Climate Solutions Partnership unveiled
Just last week, HSBC, World Resources Institute (WRI) and WWF unveiled their Climate Solutions Partnership (CSP), which aims to unlock barriers to finance for innovators developing climate solutions with a focus on startups in Asia developing carbon-cutting technologies, projects that protect and restore biodiversity, and initiatives to help the transition to renewable energy.
Backed by US$100m of philanthropic funding over five years from HSBC, and part of the banking giant’s climate strategy, this partnership will help identify future business opportunities for sustainable innovations, and mobilise finance, including helping startups and next-generation new sustainable approaches.
Spotlight on Japan and China
Set to launch this month is a new cleantech-focused fund targeting investments in Japan, Europe and the US. Sony Group, Suzuki Motor, Mizuho Bank and 15 other Japanese companies have joined forces on a startup investment fund focused on companies that are developing technologies related to digital transformation and decarbonisation.
The fund, set up by California-based VC firm World Innovation Lab (WiL) with a maximum fund size of US$911m and a lifespan of 10 years, will invest in 50-60 startups in the first 3-5 years. Focused on the environmental sector, the fund is set to invest heavily in companies with digital technology, such as software and data analysis tools that can help streamline the operations of large companies, and those developing advanced technologies to tackle global problems, from water shortages to development of plastics-free products.
And the recently launched TDK Ventures, the corporate venture capital arm of Japanese multinational TDK Corporation, is scouting for more industrial tech investments in Asia and especially China, following the recent close of its US$150m TDK Ventures Fund II. This fund is targeting early-stage, global investments in ‘hard tech’ spanning the advanced materials, industrial, robotics, energy, autonomous vehicles, electric vehicles, clean-tech and health-tech verticals.
“This new fund renews our commitment to supporting hard-tech entrepreneurs creating innovations for the greater good,” says Nicolas Sauvage, managing director, TDK Ventures. The materials science field has always been part of the technology sector’s foundation, and as such, it can help the sector address some of the world’s biggest challenges, including sustainability.”
ADB Ventures brings a more sustainable future to Asia
Back in March, ADB Ventures, the Asian Development Bank’s venture capital arm, announced its first two investments since its founding in 2020. ADB Ventures, which aims to pursue environmental, social and governance (ESG) investments in verticals such as FoodTech, AgriTech, HealthTech, FinTech and CleanTech, revealed two green investments, funding Indian electric vehicle manufacturer Euler Motors and Indian CleanTech startup Smart Joules.
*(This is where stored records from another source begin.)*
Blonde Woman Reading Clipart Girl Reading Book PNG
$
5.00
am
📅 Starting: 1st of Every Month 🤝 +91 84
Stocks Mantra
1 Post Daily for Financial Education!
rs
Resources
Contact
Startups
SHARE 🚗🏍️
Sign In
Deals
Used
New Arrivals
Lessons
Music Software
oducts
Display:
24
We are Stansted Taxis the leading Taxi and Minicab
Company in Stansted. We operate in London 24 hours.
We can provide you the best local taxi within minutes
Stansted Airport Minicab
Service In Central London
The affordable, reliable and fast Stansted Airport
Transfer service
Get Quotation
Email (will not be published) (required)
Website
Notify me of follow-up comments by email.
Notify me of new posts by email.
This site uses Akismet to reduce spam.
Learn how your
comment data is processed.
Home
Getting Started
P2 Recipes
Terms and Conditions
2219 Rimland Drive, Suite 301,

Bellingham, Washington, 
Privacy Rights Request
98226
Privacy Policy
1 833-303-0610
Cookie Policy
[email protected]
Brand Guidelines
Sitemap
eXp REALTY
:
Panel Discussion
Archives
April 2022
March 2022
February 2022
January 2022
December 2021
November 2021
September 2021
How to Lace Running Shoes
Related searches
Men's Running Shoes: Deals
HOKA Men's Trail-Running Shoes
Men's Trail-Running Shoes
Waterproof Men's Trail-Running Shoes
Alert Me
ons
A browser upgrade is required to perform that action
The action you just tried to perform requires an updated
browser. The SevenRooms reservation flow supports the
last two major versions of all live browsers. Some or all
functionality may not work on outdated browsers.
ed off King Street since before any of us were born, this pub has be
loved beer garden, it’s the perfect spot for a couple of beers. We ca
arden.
The firm is currently partnered with the Ministry for Foreign Affairs of Finland, the Climate Investment Fund, Nordic Development Fund, Korea Venture Investment Corp., and Korea’s Ministry of Economy and Finance to help bring a more sustainable future to Asia.
Nordic Development Fund managing director Karin Isaksson says: “ADB Ventures represents a timely complement to traditional development approaches through the involvement of the private sector in addressing critical climate change challenges. We are pleased to be working with the ADB on this important initiative that has particular relevance in the post-COVID recovery.”
And finally, while not exclusively tech-focused, last month Singapore-headquartered global gaming firm Razer announced the launch of its new (and first) sustainable US$50m fund. The Razer Green Fund aims to invest in environmental and sustainability startups with up to US$1m funding for startups in the seed and series A stages.